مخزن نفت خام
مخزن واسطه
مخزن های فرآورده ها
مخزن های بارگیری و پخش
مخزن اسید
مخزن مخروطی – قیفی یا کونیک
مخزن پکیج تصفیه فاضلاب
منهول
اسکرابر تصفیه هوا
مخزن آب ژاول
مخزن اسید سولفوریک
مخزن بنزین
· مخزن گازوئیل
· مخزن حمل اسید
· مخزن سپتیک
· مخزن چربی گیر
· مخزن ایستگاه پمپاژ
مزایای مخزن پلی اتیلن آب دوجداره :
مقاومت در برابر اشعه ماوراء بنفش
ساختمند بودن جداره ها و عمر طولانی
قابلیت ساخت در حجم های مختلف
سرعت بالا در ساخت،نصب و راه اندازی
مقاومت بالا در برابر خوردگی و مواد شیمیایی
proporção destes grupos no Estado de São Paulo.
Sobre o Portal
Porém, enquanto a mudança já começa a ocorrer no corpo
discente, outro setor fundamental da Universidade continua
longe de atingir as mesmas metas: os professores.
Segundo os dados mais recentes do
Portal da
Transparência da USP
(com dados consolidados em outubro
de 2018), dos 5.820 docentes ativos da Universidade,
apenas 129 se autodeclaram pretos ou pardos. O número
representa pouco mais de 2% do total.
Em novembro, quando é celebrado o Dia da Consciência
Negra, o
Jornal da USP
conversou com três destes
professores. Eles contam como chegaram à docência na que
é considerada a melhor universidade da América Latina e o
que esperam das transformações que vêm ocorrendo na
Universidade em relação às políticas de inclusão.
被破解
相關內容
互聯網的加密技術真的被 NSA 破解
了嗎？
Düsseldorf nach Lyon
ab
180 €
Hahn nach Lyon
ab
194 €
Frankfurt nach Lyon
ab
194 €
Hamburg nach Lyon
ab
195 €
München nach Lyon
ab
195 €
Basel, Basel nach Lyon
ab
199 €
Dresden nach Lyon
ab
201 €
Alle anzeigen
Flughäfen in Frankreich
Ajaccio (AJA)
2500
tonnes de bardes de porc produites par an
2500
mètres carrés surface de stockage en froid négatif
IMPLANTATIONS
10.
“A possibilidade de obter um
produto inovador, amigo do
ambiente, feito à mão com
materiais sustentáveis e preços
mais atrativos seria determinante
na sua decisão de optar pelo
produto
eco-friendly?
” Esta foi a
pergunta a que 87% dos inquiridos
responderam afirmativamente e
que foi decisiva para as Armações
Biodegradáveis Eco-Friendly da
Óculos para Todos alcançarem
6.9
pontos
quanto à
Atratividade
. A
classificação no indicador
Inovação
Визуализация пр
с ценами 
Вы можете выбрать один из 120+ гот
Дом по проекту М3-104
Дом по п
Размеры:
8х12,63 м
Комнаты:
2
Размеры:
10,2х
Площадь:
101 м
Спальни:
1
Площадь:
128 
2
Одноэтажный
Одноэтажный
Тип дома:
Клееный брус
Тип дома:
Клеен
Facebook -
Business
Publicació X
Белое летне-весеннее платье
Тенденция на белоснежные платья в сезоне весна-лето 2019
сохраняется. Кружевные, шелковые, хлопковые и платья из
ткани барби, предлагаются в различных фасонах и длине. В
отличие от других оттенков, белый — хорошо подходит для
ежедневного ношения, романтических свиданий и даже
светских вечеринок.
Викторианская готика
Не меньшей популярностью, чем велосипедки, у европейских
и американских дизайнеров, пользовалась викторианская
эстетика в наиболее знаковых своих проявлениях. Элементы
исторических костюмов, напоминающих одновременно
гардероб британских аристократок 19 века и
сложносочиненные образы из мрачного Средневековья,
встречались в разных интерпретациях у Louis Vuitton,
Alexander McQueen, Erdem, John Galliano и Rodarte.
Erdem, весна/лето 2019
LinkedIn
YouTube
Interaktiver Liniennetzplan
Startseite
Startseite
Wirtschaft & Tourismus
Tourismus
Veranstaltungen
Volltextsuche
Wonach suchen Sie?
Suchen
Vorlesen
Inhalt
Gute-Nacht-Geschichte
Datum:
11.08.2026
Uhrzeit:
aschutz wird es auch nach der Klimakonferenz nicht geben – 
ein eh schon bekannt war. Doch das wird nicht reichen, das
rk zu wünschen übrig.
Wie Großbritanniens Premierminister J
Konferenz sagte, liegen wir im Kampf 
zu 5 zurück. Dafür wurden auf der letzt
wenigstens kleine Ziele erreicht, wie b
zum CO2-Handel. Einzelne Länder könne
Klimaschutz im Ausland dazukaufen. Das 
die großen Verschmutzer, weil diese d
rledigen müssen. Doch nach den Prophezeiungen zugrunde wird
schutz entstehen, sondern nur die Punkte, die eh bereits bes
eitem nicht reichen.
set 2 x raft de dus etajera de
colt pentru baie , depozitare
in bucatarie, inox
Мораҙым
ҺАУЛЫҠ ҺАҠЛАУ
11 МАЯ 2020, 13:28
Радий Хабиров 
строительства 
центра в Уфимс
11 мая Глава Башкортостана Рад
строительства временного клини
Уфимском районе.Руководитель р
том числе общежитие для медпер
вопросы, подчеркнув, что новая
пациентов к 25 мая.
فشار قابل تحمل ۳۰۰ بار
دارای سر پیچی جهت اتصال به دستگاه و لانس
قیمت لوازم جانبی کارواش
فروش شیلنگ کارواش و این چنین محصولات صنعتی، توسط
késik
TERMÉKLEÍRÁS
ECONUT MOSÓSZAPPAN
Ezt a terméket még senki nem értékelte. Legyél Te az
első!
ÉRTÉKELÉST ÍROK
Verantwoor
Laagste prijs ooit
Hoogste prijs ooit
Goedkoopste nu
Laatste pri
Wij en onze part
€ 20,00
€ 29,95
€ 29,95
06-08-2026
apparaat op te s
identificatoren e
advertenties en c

* **Problem requirements**:
Retype every line of the records above, character for character, keeping each line's order and wording unchanged.

* **Result below**:
مخزن نفت خام
مخزن واسطه
مخزن های فرآورده ها
مخزن های بارگیری و پخش
مخزن اسید
مخزن مخروطی – قیفی یا کونیک
مخزن پکیج تصفیه فاضلاب
منهول
اسکرابر تصفیه هوا
مخزن آب ژاول
مخزن اسید سولفوریک
مخزن بنزین
· مخزن گازوئیل
· مخزن حمل اسید
· مخزن سپتیک
· مخزن چربی گیر
· مخزن ایستگاه پمپاژ
مزایای مخزن پلی اتیلن آب دوجداره :
مقاومت در برابر اشعه ماوراء بنفش
ساختمند بودن جداره ها و عمر طولانی
قابلیت ساخت در حجم های مختلف
سرعت بالا در ساخت،نصب و راه اندازی
مقاومت بالا در برابر خوردگی و مواد شیمیایی
proporção destes grupos no Estado de São Paulo.
Sobre o Portal
Porém, enquanto a mudança já começa a ocorrer no corpo
discente, outro setor fundamental da Universidade continua
longe de atingir as mesmas metas: os professores.
Segundo os dados mais recentes do
Portal da
Transparência da USP
(com dados consolidados em outubro
de 2018), dos 5.820 docentes ativos da Universidade,
apenas 129 se autodeclaram pretos ou pardos. O número
representa pouco mais de 2% do total.
Em novembro, quando é celebrado o Dia da Consciência
Negra, o
Jornal da USP
conversou com três destes
professores. Eles contam como chegaram à docência na que
é considerada a melhor universidade da América Latina e o
que esperam das transformações que vêm ocorrendo na
Universidade em relação às políticas de inclusão.
被破解
相關內容
互聯網的加密技術真的被 NSA 破解
了嗎？
Düsseldorf nach Lyon
ab
180 €
Hahn nach Lyon
ab
194 €
Frankfurt nach Lyon
ab
194 €
Hamburg nach Lyon
ab
195 €
München nach Lyon
ab
195 €
Basel, Basel nach Lyon
ab
199 €
Dresden nach Lyon
ab
201 €
Alle anzeigen
Flughäfen in Frankreich
Ajaccio (AJA)
2500
tonnes de bardes de porc produites par an
2500
mètres carrés surface de stockage en froid négatif
IMPLANTATIONS
10.
“A possibilidade de obter um
produto inovador, amigo do
ambiente, feito à mão com
materiais sustentáveis e preços
mais atrativos seria determinante
na sua decisão de optar pelo
produto
eco-friendly?
” Esta foi a
pergunta a que 87% dos inquiridos
responderam afirmativamente e
que foi decisiva para as Armações
Biodegradáveis Eco-Friendly da
Óculos para Todos alcançarem
6.9
pontos
quanto à
Atratividade
. A
classificação no indicador
Inovação
Визуализация пр
с ценами 
Вы можете выбрать один из 120+ гот
Дом по проекту М3-104
Дом по п
Размеры:
8х12,63 м
Комнаты:
2
Размеры:
10,2х
Площадь:
101 м
Спальни:
1
Площадь:
128 
2
Одноэтажный
Одноэтажный
Тип дома:
Клееный брус
Тип дома:
Клеен
Facebook -
Business
Publicació X
Белое летне-весеннее платье
Тенденция на белоснежные платья в сезоне весна-лето 2019
сохраняется. Кружевные, шелковые, хлопковые и платья из
ткани барби, предлагаются в различных фасонах и длине. В
отличие от других оттенков, белый — хорошо подходит для
ежедневного ношения, романтических свиданий и даже
светских вечеринок.
Викторианская готика
Не меньшей популярностью, чем велосипедки, у европейских
и американских дизайнеров, пользовалась викторианская
эстетика в наиболее знаковых своих проявлениях. Элементы
исторических костюмов, напоминающих одновременно
гардероб британских аристократок 19 века и
сложносочиненные образы из мрачного Средневековья,
встречались в разных интерпретациях у Louis Vuitton,
Alexander McQueen, Erdem, John Galliano и Rodarte.
Erdem, весна/лето 2019
LinkedIn
YouTube
Interaktiver Liniennetzplan
Startseite
Startseite
Wirtschaft & Tourismus
Tourismus
Veranstaltungen
Volltextsuche
Wonach suchen Sie?
Suchen
Vorlesen
Inhalt
Gute-Nacht-Geschichte
Datum:
11.08.2026
Uhrzeit:
aschutz wird es auch nach der Klimakonferenz nicht geben – 
ein eh schon bekannt war. Doch das wird nicht reichen, das
rk zu wünschen übrig.
Wie Großbritanniens Premierminister J
Konferenz sagte, liegen wir im Kampf 
zu 5 zurück. Dafür wurden auf der letzt
wenigstens kleine Ziele erreicht, wie b
zum CO2-Handel. Einzelne Länder könne
Klimaschutz im Ausland dazukaufen. Das 
die großen Verschmutzer, weil diese d
rledigen müssen. Doch nach den Prophezeiungen zugrunde wird
schutz entstehen, sondern nur die Punkte, die eh bereits bes
eitem nicht reichen.
set 2 x raft de dus etajera de
colt pentru baie , depozitare
in bucatarie, inox
Мораҙым
ҺАУЛЫҠ ҺАҠЛАУ
11 МАЯ 2020, 13:28
Радий Хабиров 
строительства 
центра в Уфимс
11 мая Глава Башкортостана Рад
строительства временного клини
Уфимском районе.Руководитель р
том числе общежитие для медпер
вопросы, подчеркнув, что новая
пациентов к 25 мая.
فشار قابل تحمل ۳۰۰ بار
دارای سر پیچی جهت اتصال به دستگاه و لانس
قیمت لوازم جانبی کارواش
فروش شیلنگ کارواش و این چنین محصولات صنعتی، توسط
késik
TERMÉKLEÍRÁS
ECONUT MOSÓSZAPPAN
Ezt a terméket még senki nem értékelte. Legyél Te az
első!
ÉRTÉKELÉST ÍROK
Verantwoor
Laagste prijs ooit
Hoogste prijs ooit
Goedkoopste nu
Laatste pri
Wij en onze part
€ 20,00
€ 29,95
€ 29,95
06-08-2026
apparaat op te s
identificatoren e
advertenties en c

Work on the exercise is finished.